Principle:Roboflow Rf detr Model Size Selection
| Knowledge Sources | |
|---|---|
| Domains | Object_Detection, Model_Architecture |
| Last Updated | 2026-02-08 15:00 GMT |
Overview
A design principle for selecting the appropriate model size variant to balance accuracy, speed, and resource constraints in object detection tasks.
Description
Model size selection involves choosing from a family of architecturally similar models that differ in computational complexity and detection performance. In the RF-DETR family, model variants range from Nano (fastest, least accurate) to Large (most accurate, highest compute). Each variant uses the same DINOv2-based backbone with a lightweight DETR decoder but varies in input resolution, number of decoder layers, and patch size.
The key trade-off axes are:
- Input resolution: Higher resolution captures finer details but increases compute quadratically
- Decoder depth: More layers improve detection quality but add latency
- Backbone configuration: Window size and feature extraction layers affect the quality-speed balance
Usage
Use this principle when deploying an object detection system and you need to choose between detection accuracy and inference speed.
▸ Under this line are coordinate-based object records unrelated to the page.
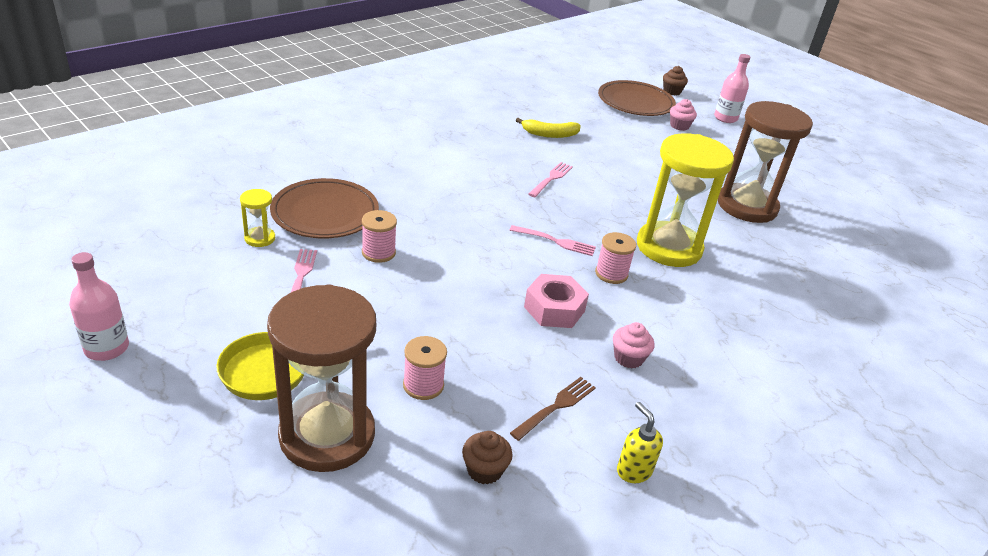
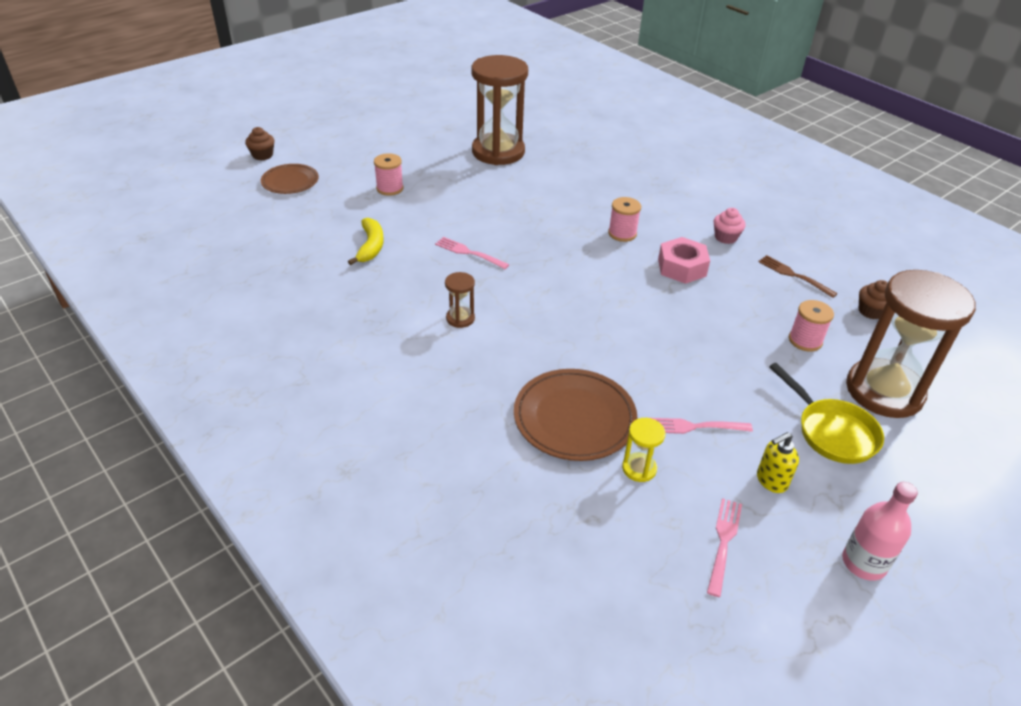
camera: 85 degrees left, 5 degrees up
(378, 252) = (636, 372): pink spool -> pink spool (390, 188)
(455, 169) = (460, 318): none -> brown hourglass
(555, 241) = (582, 259): pink fork -> pink fork (723, 542)
(633, 470) = (834, 248): yellow soap dispenser -> yellow soap dispenser (771, 481)
(635, 102) = (290, 182): brown plate -> brown plate, size x0.64
(669, 247) = (574, 200): yellow hourglass -> none
(679, 126) = (347, 162): pink cupcake -> none
(725, 118) = (328, 134): pink bottle -> none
Consider Nano/Small for edge deployment or real-time applications. Choose Base/Medium for balanced performance. Use Large when accuracy is paramount and compute resources are available.
Theoretical Basis
Model scaling follows the observation that detection performance improves with increased model capacity, but with diminishing returns. The RF-DETR family scales along three dimensions:
- Resolution scaling: Input sizes range from 384px (Nano) to 704px (Large)
- Depth scaling: Decoder layers range from 2 (Nano) to 4 (Large)
- Width scaling: Hidden dimensions remain constant at 256, but attention heads vary
Each variant uses a Pydantic configuration class that encapsulates all architecture parameters, ensuring consistent and validated model construction.